I'm not familiar with systems that require PAM clients to be setuid. My experience with this is limited I suppose. I guess if your system require the PAM bits to have privilege you might have to use a helper to do the PAM communication and some kind of IPC (DBUS?) between the helper and the dialog. Not sure. Haven't really looked into it much yet.

What works is decoupling the gui and PAM code. GUI is separate non privileged gtk code, PAM code is in the daemon which is privileged. If the GUI crashes or gets killed, daemon is still up and screen locked.

If you really do need it decoupled then putting it in the daemon is not the only option.

Just curious as to why did you have a separate gnome-screensaver-dialog process. Why didnt you leave it all to be a single process? :-)

For privilege separation and to make it more robust by doing most of the complex operations in separate process. So if user-switching or anything else in the unlock dialog, including gtk causes a crash then the screen lock remains intact. There are also some other benefits like not storing stale auth info in the no-PAM case. If you are a setuid friendly kind of system you can at least limit the setuid to the dialog process.

And Nalin, when PAM code runs it needs setuid root as some of the PAM modules go and get passwords from passwords file, and may need privileges to do various other things depending on the module. Having root privileges is a must for PAM to work, and i believe this has to be so for other vendors/OS's to provide unrestricted capability in terms of privileges the PAM module developer wants to develop.

Also, the race conditions between the helper gui and the daemon were a concern of Jamie. We had some issues initially where the screen is not blanked and the helper gui gets posted, and some typeahead keyboard issues in helper gui. But, both were fixed with minor changes, and besides it being really slow as we fork and exec everytime the GUI is needed, it works fine.

I'm sure there will be a number of technical challenges once this work begins.

DBUS is far from heavy weight and happens to be completely awesome. :)

Yeah right, the freaking thing doesnt work on solaris, well it does now but had issues initially and may still have some.

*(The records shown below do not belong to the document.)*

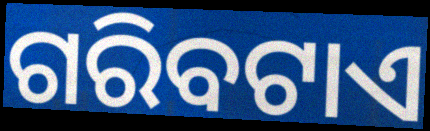
ଗରିବଟାଏ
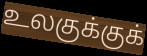
உலகுக்குக்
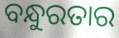
ବନ୍ଧୁରତାର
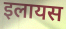
इलायस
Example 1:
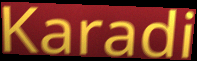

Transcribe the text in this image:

Karadi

That doesn't mean it isn't awesome. It just means Solaris is behind the curve. ;) I'm glad to see it is catching up.

8) And finally, what was the motivation for yet another screen saver? How is gss different/better/worst than xscreensaver?

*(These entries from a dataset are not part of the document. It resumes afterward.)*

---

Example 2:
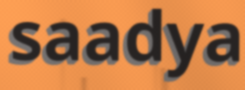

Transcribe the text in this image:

saadya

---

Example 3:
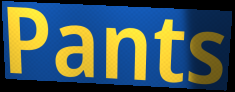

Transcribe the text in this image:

Pants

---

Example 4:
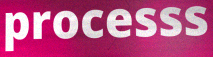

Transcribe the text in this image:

processs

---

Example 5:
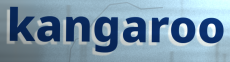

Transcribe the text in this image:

kangaroo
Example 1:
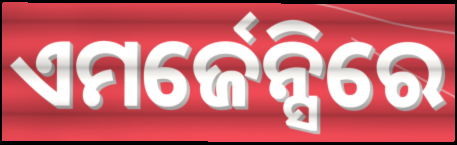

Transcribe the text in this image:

ଏମର୍ଜେନ୍ସିରେ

Saved the best for last did ya? Let me guess, you haven't tried gnome-screensaver yet? ;)
for users      - simple, defaults work, pretty
for admins     - lockdown, control
for developers - nice desktop neutral API, rich data and signals, standarizable themes interface

Hmm...although you nailed it when you guessed i havent had tried gss yet ;-) and i may change my mind once i do get to try it, but for now from your answer, it seems gss is more of a tool for admins. This is where it provides the value compared to xscreensaver. Other things are debateable in my opinion. Not, that i like xscreensaver, it made me pull my hair many times, and Jamie, was a bit hard to deal with, specially after he opened his night club.

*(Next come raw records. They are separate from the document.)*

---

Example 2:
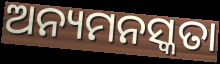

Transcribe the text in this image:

ଅନ୍ୟମନସ୍କତା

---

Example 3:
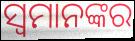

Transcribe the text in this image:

ସ୍ୱମାନଙ୍କର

But, after spending some time dealing with bugs in xscreensaver, i had come to a hard realization that screensavers are mostly unwanted programs. Got resource intensive through the use of hacks and gained even more bad rep with the sys admins. In this respect, having sys admin specified policy to override user's preference will win points and perhaps the right direction to go in, and the capability to switch/logout the users once the screen is locked is again a very practical and useful feature.

Pretty insightful observations.

ps: Jon, rumor has it that you are not only going to follow the tradition of screensaver writers but up the ante on Jamie and planning on opening a gentlemen's club....dont develop amnesia and forget your old friends when that happens :-)

Unfortunately, as far as I know he didn't make his money off the screensaver. So don't hold your breath. :)

Thanks Mahmood. I think you'll find that the authentication code is almost identical to what you are familiar with in xscreensaver so please dig in. If you can please keep this list informed of your progress.